> **EXTRACTED TEXT**:
* * * *
As far as im concerned people get married for all sorts of reasons according to the customs of all sorts of faiths. However, the one thing that links them all (especially in a modern society) are the legal rights and obligations that come with them.
If two gay people wish to conduct a ceremony that binds them together legally then why should that be a threat to anyone's relgious customs?
Marriage is not the preserve of any one faith or custom.
Edited by RickJB, : Typos.

This message is a reply to:
 Message 68 by iano, posted 06-04-2006 9:49 AM iano has not replied

Replies to this message:
 Message 77 by Faith, posted 06-04-2006 12:48 PM RickJB has replied

RickJB
Member (Idle past 5020 days)
Posts: 917
From: London, UK
Joined: 04-14-2006


Message 85 of 304 (317657)
06-04-2006 4:38 PM
Reply to: Message 77 by Faith
06-04-2006 12:48 PM


Re: It's coming out, finally, isn't it faith?
Okay,
But what do you define as marriage?
If I ever get "married" I'll most likely be in a registry office with a few friends and family. It will be a civil "marriage" with no religious content.
Now I'm not homosexual, but to what extent does even my idea of "marriage" tally with yours?
Edited by RickJB, : No reason given.

This message is a reply to:
 Message 77 by Faith, posted 06-04-2006 12:48 PM Faith has replied

Replies to this message:
 Message 86 by Faith, posted 06-04-2006 4:45 PM RickJB has replied

RickJB
Member (Idle past 5020 days)
Posts: 917
From: London, UK
Joined: 04-14-2006


Message 91 of 304 (317673)
06-04-2006 5:08 PM
Reply to: Message 86 by Faith
06-04-2006 4:45 PM


Re: It's coming out, finally, isn't it faith?
Okay, but considering that many cultures have their own marital traditions, in what way would non-traditional, gay civil marriages in secular culture threaten your beliefs?
For some, like yourself, there is a religious dimension to marriage. For others that dimension simply does not exist...
Edited by RickJB, : Typos.

This message is a reply to:
 Message 86 by Faith, posted 06-04-2006 4:45 PM Faith has replied

Replies to this message:
 Message 92 by Faith, posted 06-04-2006 5:20 PM RickJB has replied

RickJB
Member (Idle past 5020 days)
Posts: 917
From: London, UK
Joined: 04-14-2006


Message 130 of 304 (317791)
06-05-2006 3:15 AM
Reply to: Message 92 by Faith
06-04-2006 5:20 PM


Re: It's coming out, finally, isn't it faith?
* * * *
> **AVAILABLE DATA**:
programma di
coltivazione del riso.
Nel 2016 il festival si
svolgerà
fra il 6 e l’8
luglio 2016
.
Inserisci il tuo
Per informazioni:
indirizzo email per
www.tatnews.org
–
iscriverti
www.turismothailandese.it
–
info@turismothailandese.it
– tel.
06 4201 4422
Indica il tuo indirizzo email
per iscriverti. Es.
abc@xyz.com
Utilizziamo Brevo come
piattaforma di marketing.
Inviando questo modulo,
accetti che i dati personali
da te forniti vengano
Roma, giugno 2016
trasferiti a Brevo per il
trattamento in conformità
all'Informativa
* * * *
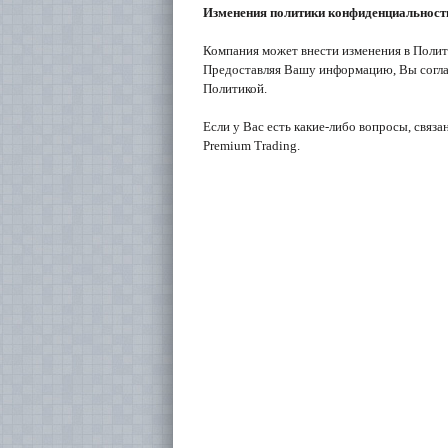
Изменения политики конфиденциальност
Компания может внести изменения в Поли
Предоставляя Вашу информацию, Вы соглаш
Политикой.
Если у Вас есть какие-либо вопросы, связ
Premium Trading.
* * * *
> **EXERCISE DIRECTIONS**: Write a continuation of the forum thread about marriage, starting right after its last line. The rows have nothing to do with the forum thread about marriage.

> **OUTPUT FOR THIS TASK**:
faith writes:
This is about my JUDGMENT as to what is good for SOCIETY AT LARGE
Belief, judgement, whatever. Your views as to what constitute marriage or good society are not the final word on the matter!
Marriage in many forms has been interpereted in many different ways by many different cultures. Same sex marriage is, on the whole, a modern phenomenon, but there have been incidences of limited same sex marriage in Chinese and Greek culture in the past.
I certainly don't agree that same-sex marriage is a threat to the "integrity of a society". A combination of common law and a stable economy is what truly holds a society together. If homosexual unions are bound by the same laws as other unions then where lies the problem?
But I'm a litle confused. You yourself have said that homosexual pairings should be allowed some form of legal status. Is this not, by modern definition, the true meaning of marriage?
Edited by RickJB, : Typos.

This message is a reply to:
 Message 92 by Faith, posted 06-04-2006 5:20 PM Faith has replied

Replies to this message:
 Message 138 by Faith, posted 06-05-2006 5:10 AM RickJB has replied

RickJB
Member (Idle past 5020 days)
Posts: 917
From: London, UK
Joined: 04-14-2006


Message 139 of 304 (317806)
06-05-2006 5:15 AM
Reply to: Message 101 by Rob
06-04-2006 6:50 PM


Re: Faith is wrong
First of all you are twisting Lewis's words to into a context beyond their original scope. Exactly how does homosexual marriage make a society less brave or honest?
Secondly, an appeal to some form of "eternal morality" is false since homosexuality is, and always has been, an element of human existence.

This message is a reply to:
 Message 101 by Rob, posted 06-04-2006 6:50 PM Rob has not replied

RickJB
Member (Idle past 5020 days)
Posts: 917
From: London, UK
Joined: 04-14-2006


Message 163 of 304 (317867)
06-05-2006 9:23 AM
Reply to: Message 138 by Faith
06-05-2006 5:10 AM


Re: It's coming out, finally, isn't it faith?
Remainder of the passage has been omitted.